** Opening Records to process block **

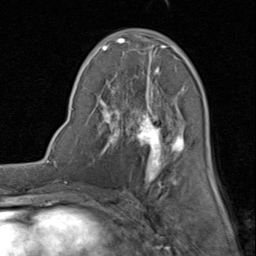
Breast MRI (dynamic contrast-enhanced), one axial slice; slice 43 of 80 in the series (ordered by position); cropped to one breast; dynamic contrast-enhanced series, time point 2 of 8 at this slice position (early post-contrast); 1.5 T; TE 1.7 ms, TR 4.5 ms; 2 mm slice thickness; 256 × 256 image matrix, field of view 180 × 180 mm. Female patient.
Structures marked on this image (semi-automatic segmentation, software-assisted and operator-edited):
- enhancing-tissue mask used for the functional tumour volume (all voxels passing the contrast-enhancement thresholds inside the analysis volume; usually the tumour): box from (x=97, y=29) to (x=214, y=184) px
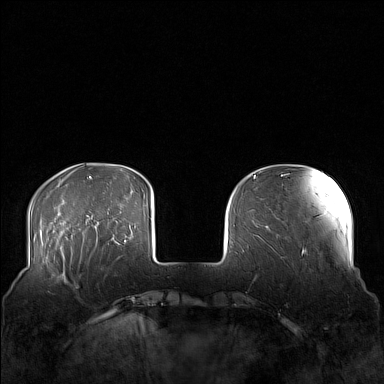
Breast MRI (dynamic contrast-enhanced), one axial slice; slice 32 of 160 in the series (ordered by position); dynamic contrast-enhanced series, time point 2 of 7 at this slice position (early post-contrast); 1.5 T; TE 1.8 ms, TR 5 ms; 1 mm slice thickness; 384 × 384 image matrix, field of view 360 × 360 mm. Female patient.
Structures marked on this image (semi-automatic segmentation, software-assisted and operator-edited):
- enhancing-tissue mask used for the functional tumour volume (all voxels passing the contrast-enhancement thresholds inside the analysis volume; usually the tumour): bounding box [x1, y1, x2, y2] px = [58, 249, 106, 290]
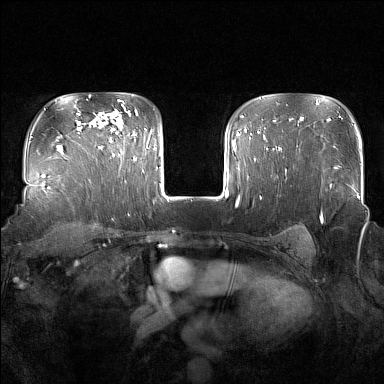
Breast MRI (dynamic contrast-enhanced), one axial slice; slice 119 of 160 in the series (ordered by position); dynamic contrast-enhanced series, time point 2 of 7 at this slice position (early post-contrast); 1.5 T; TE 1.8 ms, TR 5 ms; 1 mm slice thickness; 384 × 384 image matrix, field of view 350 × 350 mm. Female patient.
Annotated regions visible in this slice (semi-automatic segmentation, software-assisted and operator-edited):
- enhancing-tissue mask used for the functional tumour volume (all voxels passing the contrast-enhancement thresholds inside the analysis volume; usually the tumour): bounding box [x1, y1, x2, y2] px = [110, 114, 136, 160]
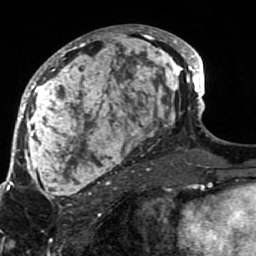
Breast MRI (dynamic contrast-enhanced), one axial slice. Slice 43 of 80 in the series (ordered by position). Cropped to one breast. Dynamic contrast-enhanced series, time point 2 of 7 at this slice position (early post-contrast). 1.5 T. TE 2.6 ms, TR 5.9 ms. 256 × 256 image matrix, field of view 155 × 155 mm. Female patient.
Annotated regions visible in this slice (semi-automatic segmentation, software-assisted and operator-edited):
- enhancing-tissue mask used for the functional tumour volume (all voxels passing the contrast-enhancement thresholds inside the analysis volume; usually the tumour): bounding box (x1, y1, x2, y2) in pixels: (21, 25, 189, 207)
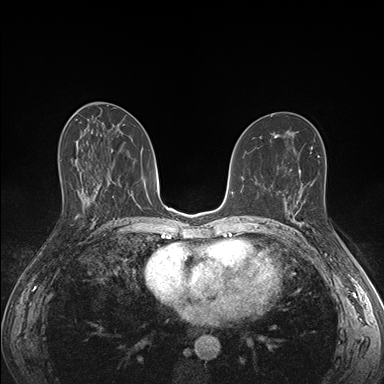
Breast MRI (dynamic contrast-enhanced), one axial slice. Position 84 of 176 along the scan axis. Dynamic contrast-enhanced series, time point 2 of 7 at this slice position (early post-contrast). 1.5 T. TE 1.5 ms, TR 4.1 ms. 1.1 mm slice thickness. 384 × 384 image matrix, field of view 320 × 320 mm. Female patient.
Outlined on this slice (semi-automatic segmentation, software-assisted and operator-edited):
- enhancing-tissue mask used for the functional tumour volume (all voxels passing the contrast-enhancement thresholds inside the analysis volume; usually the tumour): bounding box <288,197,305,226> (left, top, right, bottom; pixels)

** Closing Records to process block **

What lines in the listing above contain the word "enhancement"? Show each one.

=== Solution for this task ===
- enhancing-tissue mask used for the functional tumour volume (all voxels passing the contrast-enhancement thresholds inside the analysis volume; usually the tumour): box from (x=97, y=29) to (x=214, y=184) px
- enhancing-tissue mask used for the functional tumour volume (all voxels passing the contrast-enhancement thresholds inside the analysis volume; usually the tumour): bounding box [x1, y1, x2, y2] px = [58, 249, 106, 290]
- enhancing-tissue mask used for the functional tumour volume (all voxels passing the contrast-enhancement thresholds inside the analysis volume; usually the tumour): bounding box [x1, y1, x2, y2] px = [110, 114, 136, 160]
- enhancing-tissue mask used for the functional tumour volume (all voxels passing the contrast-enhancement thresholds inside the analysis volume; usually the tumour): bounding box (x1, y1, x2, y2) in pixels: (21, 25, 189, 207)
- enhancing-tissue mask used for the functional tumour volume (all voxels passing the contrast-enhancement thresholds inside the analysis volume; usually the tumour): bounding box <288,197,305,226> (left, top, right, bottom; pixels)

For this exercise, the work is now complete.